- Problem requirements
For the material below, return exactly the lines starting at the line containing "<source format=gbp>" and ending at the line containing "X305118Y470500I-11811J0D01*", both ends included, and no others.

- The data
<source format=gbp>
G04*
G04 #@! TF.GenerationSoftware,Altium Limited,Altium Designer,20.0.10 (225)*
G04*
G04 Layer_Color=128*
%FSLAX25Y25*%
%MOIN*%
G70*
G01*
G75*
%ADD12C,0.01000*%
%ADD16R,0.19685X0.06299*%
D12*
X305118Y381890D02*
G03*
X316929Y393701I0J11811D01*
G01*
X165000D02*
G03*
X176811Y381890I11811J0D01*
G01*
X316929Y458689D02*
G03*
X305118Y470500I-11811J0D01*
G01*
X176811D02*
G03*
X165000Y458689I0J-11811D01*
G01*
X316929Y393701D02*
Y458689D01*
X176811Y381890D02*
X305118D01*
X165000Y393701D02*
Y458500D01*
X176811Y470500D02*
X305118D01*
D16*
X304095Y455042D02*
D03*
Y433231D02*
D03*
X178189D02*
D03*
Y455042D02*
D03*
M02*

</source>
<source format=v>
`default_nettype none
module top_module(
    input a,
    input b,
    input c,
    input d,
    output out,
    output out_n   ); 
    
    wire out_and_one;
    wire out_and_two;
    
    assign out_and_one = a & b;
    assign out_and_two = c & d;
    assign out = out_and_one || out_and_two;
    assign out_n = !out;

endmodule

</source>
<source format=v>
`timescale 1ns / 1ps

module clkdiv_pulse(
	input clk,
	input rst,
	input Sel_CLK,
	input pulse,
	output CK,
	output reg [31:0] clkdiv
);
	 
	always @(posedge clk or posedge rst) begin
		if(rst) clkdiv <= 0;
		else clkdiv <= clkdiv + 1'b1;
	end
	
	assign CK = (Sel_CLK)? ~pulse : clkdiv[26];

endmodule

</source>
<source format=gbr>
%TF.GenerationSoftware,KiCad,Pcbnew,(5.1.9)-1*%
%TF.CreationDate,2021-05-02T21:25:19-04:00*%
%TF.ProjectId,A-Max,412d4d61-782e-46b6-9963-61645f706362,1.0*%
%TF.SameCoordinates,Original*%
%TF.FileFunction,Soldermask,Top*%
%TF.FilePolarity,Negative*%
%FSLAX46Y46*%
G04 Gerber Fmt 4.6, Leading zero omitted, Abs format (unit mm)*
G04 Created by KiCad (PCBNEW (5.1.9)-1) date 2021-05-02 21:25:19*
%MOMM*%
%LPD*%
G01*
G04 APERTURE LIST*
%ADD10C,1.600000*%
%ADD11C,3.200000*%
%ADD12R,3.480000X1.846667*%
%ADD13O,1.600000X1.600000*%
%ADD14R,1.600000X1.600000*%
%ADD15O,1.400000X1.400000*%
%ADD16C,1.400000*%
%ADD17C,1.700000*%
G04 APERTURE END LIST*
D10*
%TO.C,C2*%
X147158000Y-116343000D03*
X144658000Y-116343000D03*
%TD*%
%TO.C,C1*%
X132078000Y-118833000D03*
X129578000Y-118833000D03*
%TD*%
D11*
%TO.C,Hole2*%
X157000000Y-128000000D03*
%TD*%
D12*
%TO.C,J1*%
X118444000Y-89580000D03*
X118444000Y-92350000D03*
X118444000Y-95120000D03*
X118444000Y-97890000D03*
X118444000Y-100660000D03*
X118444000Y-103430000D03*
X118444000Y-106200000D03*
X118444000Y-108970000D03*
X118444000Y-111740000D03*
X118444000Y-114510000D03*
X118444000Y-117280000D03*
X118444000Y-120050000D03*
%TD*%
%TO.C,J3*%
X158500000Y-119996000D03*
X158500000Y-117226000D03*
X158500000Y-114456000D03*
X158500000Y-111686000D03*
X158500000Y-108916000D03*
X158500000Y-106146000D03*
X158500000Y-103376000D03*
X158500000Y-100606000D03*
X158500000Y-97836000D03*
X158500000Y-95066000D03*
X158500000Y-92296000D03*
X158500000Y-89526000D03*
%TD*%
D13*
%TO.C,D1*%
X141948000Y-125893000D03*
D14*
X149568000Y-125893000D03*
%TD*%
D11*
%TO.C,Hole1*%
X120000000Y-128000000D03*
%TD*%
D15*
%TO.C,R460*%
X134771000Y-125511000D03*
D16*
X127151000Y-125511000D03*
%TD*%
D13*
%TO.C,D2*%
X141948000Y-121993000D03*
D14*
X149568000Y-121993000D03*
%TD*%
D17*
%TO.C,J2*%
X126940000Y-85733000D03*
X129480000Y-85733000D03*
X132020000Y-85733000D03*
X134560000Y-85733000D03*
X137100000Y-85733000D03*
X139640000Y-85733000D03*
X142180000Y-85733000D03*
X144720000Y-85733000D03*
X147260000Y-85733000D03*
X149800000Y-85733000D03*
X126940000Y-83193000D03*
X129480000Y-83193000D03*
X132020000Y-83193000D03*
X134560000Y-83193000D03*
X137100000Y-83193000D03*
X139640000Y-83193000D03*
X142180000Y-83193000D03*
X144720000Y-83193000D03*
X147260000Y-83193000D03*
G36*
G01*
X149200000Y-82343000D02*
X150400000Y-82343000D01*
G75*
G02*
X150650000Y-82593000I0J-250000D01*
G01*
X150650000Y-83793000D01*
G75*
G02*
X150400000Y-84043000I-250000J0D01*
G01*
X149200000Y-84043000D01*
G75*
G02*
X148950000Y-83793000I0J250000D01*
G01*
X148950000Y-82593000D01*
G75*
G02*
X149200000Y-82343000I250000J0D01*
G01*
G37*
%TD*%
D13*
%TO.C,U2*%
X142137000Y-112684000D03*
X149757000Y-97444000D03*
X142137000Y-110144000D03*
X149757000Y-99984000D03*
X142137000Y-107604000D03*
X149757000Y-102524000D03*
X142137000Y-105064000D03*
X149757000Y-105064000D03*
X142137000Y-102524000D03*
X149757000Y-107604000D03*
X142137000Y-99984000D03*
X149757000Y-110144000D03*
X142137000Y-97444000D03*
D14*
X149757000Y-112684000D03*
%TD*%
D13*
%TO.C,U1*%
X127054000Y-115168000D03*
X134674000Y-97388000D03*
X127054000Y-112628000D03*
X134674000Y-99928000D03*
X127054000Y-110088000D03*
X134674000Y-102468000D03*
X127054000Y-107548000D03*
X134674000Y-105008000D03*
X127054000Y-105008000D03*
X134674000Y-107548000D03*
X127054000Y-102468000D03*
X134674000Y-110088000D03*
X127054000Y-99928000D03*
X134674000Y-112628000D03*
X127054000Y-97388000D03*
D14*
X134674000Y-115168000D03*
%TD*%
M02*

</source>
---
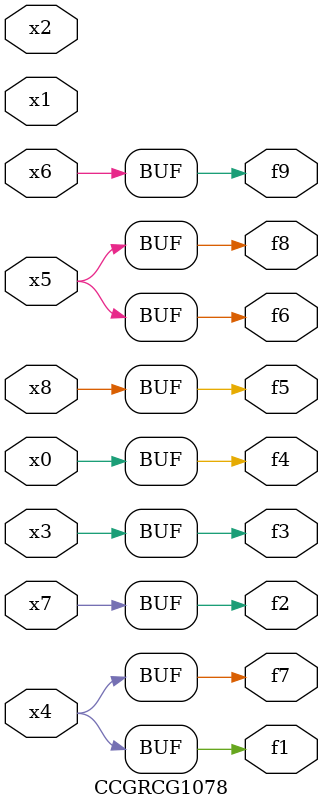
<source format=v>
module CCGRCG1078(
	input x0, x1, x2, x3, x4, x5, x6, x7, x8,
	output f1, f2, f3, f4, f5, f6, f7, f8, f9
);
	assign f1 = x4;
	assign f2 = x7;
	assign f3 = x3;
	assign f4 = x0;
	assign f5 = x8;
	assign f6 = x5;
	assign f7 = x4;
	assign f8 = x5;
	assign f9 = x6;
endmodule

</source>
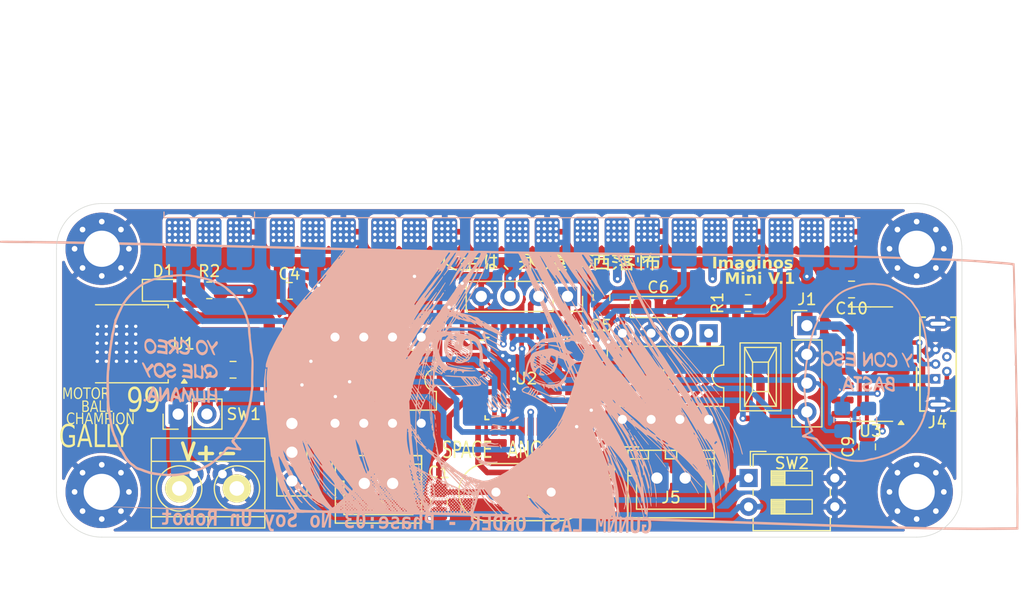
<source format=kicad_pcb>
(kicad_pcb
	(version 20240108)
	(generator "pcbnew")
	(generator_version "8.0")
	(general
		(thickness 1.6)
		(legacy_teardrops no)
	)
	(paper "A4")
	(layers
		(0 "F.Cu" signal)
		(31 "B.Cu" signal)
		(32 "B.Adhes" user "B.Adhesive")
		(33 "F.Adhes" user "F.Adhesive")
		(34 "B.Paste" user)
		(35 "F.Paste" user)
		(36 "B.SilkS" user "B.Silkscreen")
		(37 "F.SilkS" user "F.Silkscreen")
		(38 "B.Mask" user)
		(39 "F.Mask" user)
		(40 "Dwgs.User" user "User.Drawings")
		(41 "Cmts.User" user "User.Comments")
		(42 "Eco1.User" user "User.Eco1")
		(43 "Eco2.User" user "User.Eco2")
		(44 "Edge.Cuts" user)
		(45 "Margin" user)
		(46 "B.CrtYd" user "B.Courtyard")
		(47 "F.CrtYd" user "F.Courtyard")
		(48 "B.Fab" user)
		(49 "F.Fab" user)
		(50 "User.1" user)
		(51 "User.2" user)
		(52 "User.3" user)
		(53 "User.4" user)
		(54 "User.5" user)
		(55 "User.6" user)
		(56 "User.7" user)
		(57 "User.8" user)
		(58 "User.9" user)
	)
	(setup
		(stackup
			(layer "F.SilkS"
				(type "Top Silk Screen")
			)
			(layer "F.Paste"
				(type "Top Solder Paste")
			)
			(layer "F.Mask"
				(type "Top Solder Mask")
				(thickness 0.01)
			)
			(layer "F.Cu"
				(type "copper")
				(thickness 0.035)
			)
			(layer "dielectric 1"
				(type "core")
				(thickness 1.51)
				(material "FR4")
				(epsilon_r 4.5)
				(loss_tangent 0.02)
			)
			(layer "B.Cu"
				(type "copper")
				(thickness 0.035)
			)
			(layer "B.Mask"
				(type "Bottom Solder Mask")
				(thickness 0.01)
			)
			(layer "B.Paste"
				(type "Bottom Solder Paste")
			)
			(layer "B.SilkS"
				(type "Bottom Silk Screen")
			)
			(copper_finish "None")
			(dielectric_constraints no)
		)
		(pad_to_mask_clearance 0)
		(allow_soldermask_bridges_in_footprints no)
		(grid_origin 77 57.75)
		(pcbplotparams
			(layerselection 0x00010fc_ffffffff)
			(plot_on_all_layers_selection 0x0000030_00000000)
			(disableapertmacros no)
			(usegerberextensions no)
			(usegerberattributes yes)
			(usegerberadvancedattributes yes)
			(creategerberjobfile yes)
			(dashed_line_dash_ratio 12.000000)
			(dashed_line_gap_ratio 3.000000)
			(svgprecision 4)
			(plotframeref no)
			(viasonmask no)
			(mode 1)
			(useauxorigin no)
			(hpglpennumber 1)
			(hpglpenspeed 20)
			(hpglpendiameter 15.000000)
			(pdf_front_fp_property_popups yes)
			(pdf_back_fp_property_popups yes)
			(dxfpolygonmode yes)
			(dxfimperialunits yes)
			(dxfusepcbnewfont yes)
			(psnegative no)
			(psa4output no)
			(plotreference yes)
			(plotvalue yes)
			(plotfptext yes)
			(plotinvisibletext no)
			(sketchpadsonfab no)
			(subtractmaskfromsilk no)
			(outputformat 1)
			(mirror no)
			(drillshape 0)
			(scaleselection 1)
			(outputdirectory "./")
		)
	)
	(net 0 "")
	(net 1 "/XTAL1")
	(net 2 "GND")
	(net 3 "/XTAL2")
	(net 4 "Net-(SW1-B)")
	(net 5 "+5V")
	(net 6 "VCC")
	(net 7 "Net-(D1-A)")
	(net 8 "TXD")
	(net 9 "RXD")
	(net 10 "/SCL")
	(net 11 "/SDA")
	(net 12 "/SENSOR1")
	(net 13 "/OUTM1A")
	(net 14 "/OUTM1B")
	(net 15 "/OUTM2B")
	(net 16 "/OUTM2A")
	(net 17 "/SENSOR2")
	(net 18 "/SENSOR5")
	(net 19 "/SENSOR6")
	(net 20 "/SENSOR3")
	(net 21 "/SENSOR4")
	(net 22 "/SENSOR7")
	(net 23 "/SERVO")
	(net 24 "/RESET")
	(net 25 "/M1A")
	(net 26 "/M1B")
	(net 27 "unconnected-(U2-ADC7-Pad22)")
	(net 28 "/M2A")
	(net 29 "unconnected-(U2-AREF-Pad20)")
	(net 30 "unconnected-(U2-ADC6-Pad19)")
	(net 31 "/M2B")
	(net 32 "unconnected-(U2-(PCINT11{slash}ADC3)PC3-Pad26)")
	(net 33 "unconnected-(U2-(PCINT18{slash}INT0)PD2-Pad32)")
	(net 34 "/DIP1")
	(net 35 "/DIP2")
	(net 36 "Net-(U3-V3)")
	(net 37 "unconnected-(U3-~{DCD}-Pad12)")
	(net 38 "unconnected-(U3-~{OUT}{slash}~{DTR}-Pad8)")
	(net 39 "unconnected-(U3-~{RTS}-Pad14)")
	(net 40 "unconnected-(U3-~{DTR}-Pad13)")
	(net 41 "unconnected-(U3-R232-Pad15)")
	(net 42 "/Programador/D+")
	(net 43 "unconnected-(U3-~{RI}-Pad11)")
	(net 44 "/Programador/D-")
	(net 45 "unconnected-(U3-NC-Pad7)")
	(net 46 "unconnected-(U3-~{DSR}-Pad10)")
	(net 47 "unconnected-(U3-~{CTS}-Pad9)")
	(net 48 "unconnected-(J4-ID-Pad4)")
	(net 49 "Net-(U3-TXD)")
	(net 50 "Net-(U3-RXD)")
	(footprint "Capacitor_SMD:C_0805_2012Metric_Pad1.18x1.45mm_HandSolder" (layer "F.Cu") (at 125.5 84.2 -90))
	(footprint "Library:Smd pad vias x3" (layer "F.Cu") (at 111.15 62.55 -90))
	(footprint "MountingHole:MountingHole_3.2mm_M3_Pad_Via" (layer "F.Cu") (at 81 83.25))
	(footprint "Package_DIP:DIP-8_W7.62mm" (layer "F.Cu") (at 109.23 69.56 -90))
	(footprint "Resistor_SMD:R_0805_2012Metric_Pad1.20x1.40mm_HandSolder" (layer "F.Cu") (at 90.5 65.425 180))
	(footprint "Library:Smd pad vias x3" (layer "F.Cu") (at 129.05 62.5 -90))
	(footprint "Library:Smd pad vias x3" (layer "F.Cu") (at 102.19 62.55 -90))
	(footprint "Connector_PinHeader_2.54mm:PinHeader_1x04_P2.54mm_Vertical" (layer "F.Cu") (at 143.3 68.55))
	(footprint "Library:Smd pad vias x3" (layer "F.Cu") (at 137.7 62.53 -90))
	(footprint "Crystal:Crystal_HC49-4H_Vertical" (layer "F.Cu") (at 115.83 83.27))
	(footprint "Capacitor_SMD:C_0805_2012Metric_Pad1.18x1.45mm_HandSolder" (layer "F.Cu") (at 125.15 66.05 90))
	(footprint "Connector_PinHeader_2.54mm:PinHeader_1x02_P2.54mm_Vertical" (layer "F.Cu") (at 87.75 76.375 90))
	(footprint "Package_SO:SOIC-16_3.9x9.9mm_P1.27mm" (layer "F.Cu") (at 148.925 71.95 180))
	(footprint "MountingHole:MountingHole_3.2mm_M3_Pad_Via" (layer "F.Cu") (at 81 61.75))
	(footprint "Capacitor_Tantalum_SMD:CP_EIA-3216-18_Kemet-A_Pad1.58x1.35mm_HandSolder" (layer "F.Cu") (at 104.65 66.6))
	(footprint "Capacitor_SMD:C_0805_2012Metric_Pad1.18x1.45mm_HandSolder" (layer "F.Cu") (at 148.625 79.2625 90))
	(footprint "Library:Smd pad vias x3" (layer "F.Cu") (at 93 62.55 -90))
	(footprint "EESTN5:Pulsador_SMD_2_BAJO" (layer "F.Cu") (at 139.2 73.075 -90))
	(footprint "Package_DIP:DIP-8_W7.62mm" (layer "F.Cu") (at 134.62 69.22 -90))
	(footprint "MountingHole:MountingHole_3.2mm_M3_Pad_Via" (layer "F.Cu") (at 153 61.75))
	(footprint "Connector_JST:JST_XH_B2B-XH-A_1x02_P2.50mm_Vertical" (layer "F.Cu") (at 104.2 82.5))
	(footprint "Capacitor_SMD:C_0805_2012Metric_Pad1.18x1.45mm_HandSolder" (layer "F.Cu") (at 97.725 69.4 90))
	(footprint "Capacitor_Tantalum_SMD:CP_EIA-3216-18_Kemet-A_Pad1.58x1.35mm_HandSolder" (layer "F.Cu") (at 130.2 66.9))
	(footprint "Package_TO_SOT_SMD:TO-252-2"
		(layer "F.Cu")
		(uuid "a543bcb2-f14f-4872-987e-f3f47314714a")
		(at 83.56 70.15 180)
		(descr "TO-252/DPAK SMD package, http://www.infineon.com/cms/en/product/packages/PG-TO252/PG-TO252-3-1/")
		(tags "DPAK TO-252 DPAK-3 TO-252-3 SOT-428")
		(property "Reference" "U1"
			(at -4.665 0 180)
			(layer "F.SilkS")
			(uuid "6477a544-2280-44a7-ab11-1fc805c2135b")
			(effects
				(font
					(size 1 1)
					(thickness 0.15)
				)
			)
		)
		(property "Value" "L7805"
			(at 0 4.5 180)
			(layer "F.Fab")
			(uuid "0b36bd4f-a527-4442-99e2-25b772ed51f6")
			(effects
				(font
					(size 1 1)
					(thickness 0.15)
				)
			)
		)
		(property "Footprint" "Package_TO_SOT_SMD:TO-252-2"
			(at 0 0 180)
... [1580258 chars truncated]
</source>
* * *
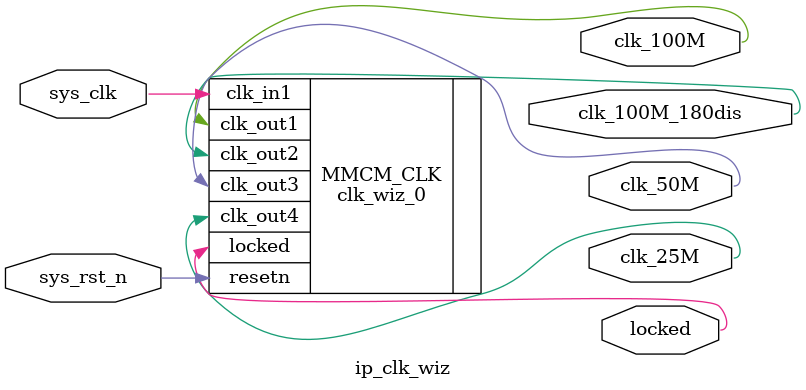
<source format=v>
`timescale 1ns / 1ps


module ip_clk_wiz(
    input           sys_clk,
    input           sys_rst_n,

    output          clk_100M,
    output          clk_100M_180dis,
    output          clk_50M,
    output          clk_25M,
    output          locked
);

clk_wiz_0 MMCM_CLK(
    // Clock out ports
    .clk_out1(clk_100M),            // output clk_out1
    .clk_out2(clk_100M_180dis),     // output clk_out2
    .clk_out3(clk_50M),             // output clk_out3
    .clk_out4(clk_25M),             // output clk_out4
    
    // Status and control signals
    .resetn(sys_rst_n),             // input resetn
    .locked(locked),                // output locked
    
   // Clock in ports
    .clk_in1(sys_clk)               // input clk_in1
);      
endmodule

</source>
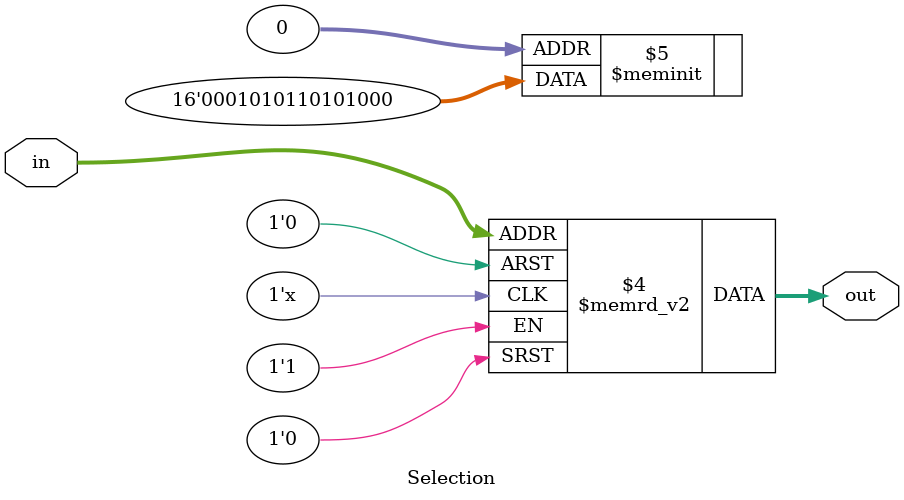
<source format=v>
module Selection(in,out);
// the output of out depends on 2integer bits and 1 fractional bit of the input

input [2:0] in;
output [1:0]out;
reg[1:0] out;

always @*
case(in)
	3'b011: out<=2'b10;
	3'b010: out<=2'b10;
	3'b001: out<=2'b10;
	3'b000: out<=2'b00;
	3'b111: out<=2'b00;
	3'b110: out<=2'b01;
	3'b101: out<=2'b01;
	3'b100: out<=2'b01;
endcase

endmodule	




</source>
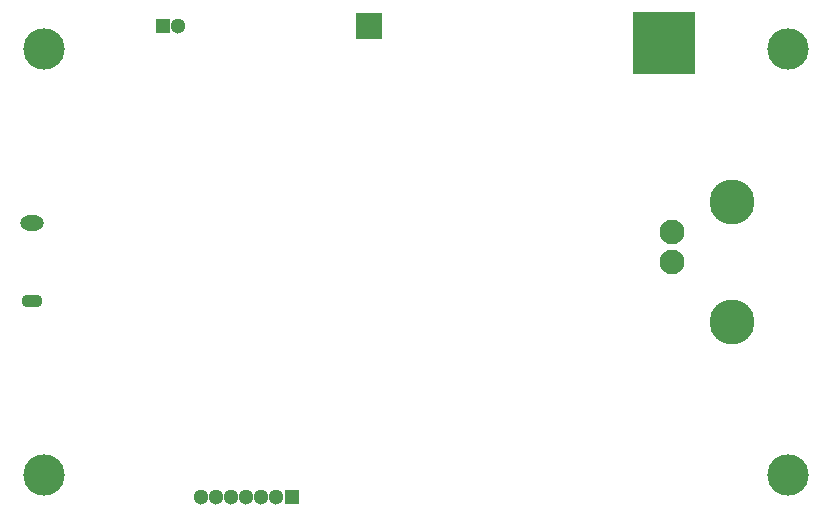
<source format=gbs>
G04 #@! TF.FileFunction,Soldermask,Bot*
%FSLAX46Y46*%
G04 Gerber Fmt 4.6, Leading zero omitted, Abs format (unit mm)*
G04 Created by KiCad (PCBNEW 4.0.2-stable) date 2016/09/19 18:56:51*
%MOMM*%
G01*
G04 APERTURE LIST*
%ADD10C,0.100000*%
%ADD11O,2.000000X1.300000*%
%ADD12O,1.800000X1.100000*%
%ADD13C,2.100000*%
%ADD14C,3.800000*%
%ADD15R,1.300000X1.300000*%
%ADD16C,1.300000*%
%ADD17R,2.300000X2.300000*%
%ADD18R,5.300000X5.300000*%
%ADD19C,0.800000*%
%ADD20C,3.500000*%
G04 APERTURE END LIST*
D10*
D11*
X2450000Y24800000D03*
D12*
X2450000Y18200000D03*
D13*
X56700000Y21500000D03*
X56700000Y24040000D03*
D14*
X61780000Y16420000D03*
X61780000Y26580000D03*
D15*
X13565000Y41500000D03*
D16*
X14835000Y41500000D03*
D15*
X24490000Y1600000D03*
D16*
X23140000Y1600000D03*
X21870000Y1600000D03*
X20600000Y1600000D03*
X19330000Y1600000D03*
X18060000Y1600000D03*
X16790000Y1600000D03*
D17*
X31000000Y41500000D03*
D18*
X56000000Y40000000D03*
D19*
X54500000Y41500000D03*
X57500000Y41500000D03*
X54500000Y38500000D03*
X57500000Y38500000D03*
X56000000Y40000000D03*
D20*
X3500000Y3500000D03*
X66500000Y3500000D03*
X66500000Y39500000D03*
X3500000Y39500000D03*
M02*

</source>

- Result of this exercise
<source format=gbp>
G04*
G04 #@! TF.GenerationSoftware,Altium Limited,Altium Designer,20.0.10 (225)*
G04*
G04 Layer_Color=128*
%FSLAX25Y25*%
%MOIN*%
G70*
G01*
G75*
%ADD12C,0.01000*%
%ADD16R,0.19685X0.06299*%
D12*
X305118Y381890D02*
G03*
X316929Y393701I0J11811D01*
G01*
X165000D02*
G03*
X176811Y381890I11811J0D01*
G01*
X316929Y458689D02*
G03*
X305118Y470500I-11811J0D01*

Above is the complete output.